Говорят, граница между нами и тем, чего мы боимся, тем, что может забрать нас, тоньше всего на Самайн.
Говорят, она истончается к этому времени, пропускает больше страха и мрака, чем весь остальной год.
Но правда в том, что ворота эти всегда нараспашку, где-то очень глубоко внутри каждого из нас они всегда открыты и всегда зовут заглянуть за черту. Просто большую часть времени у нас достаточно других дел, чтобы на них отвлекаться.
А когда приходит тёмное и холодное, нам больше некуда убежать от самих себя. И мы считаем, что наши чудовища приходят на свет, который устаёт от них убегать, замирает в тревоге и ожидании.
Мы много чего считаем: ритм собственного сердцебиения в кромешной темноте октября, летящий впереди нас, как птица; количество шагов от стены до стены в комнате, условно названной безопасной – мол, здесь дом, здесь нас никто не тронет. Мы считаем, что кто-нибудь обязательно хочет нам навредить, схватить и утащить в неизвестность, обездвижить и обескровить.
Хорошая новость: чудовища с той стороны приходят не за нашими муками, а за нашей любовью.
Плохая новость: не существует чудовищ страшнее людей.
И вовсе не новость: у тебя всегда остаётся выбор, кем бы ты ни был.
Витька вздрагивает и жмётся поближе к куцему костерку:
– Чёрт, что ж так холодно-то? В прошлом году было теплее.
Костерок под его пальцами того и гляди затухнет, смятый ледяным ветром.
Сидящий по другую его сторону молча пожимает плечами. То ли не знает, то ли ему всё равно. Впрочем, ответа Витька и не ждал, а о том, что у них там не принято выкидывать слова в пустоту, просто забыл с прошлого раза. Как ни странно, это забывается быстро, даже если кажется, что забыть невозможно. Оно и хорошо, наверное, иначе все бы давно уже посходили с ума.
Как зарастёт граница, так и забудешь. Несколько дней, может, неделя – и всё, как не было. Ещё какое-то время тебя мучает пустота, но и это быстро проходит. Чтобы в следующем году вернуться снова. Тоже – за несколько дней, за неделю или, очень-очень редко, чуть больше. Чтобы опять пробрало до костей в тот самый первый миг, когда ты вспомнишь.
Когда почувствуешь, что на тебя смотрят. Рассматривают в упор или украдкой приглядывают, чтобы не получил слишком больно каштаном по лбу или локтём под дых – об этом последнем ты вспоминаешь не сразу. Не сразу знаешь, что о тебе заботятся, как умеют, подкидывая мрачные песни, шурша листьями за спиной – чтобы громче и ярче бежала по жилам кровь. Чтобы больнее. Чтобы осень проходила не мимо – пролетала насквозь. Чтобы была зима – тьмою вокруг костра, ночью вокруг солнца. Взглядом, осторожным, украдкой – ровно так, чтобы ты не слишком быстро оказался уверен.

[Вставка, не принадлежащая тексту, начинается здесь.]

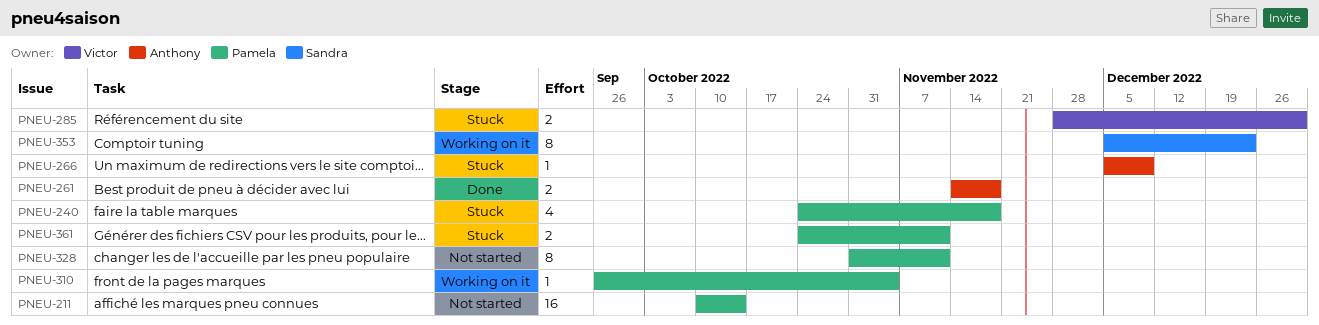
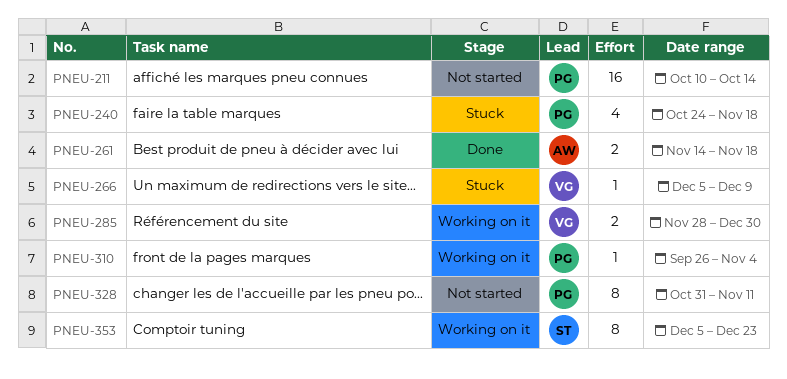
PNEU-266, owner: Anthony -> Victor
PNEU-285, status: Stuck -> Working on it
PNEU-361: present -> none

И ровно так, чтобы точно не смог не заметить. Зачем прятаться? Понятно же – чтобы тебя искали. И обязательно, всенепременно нашли.
Не сразу, ой как не сразу ты вспоминаешь: у них совсем другие представления о том, что такое страх. Что напугать для них – всё равно что рассмешить. Подарить что-нибудь. Зайти в гости, без предупреждения, но с тортом и пригоршней сказок. Что сказки на той стороне свои – от них по коже бежит мороз, и темнота становится ещё темнее и гуще, и небо, где бы оно ни было, никогда не начинает светлеть.
Но обо всём этом ты вспоминаешь уже потом, после того, как сердце однажды ночью уходит в пятки, когда понимаешь, что по морозной улице за тобою шаг в шаг крадется кто-то, кого ты не видишь.
– Слушай, может, уже пора? Или ты замёрзнешь, или я растаю.
Сидящий по ту сторону костра зябко ёжится, повторяя Витькино движение. Ему неуютно здесь так же, как Витьке – холодно там: граница на то и граница, чтобы тревожно на ней было без исключения всем, каждому на свой лад.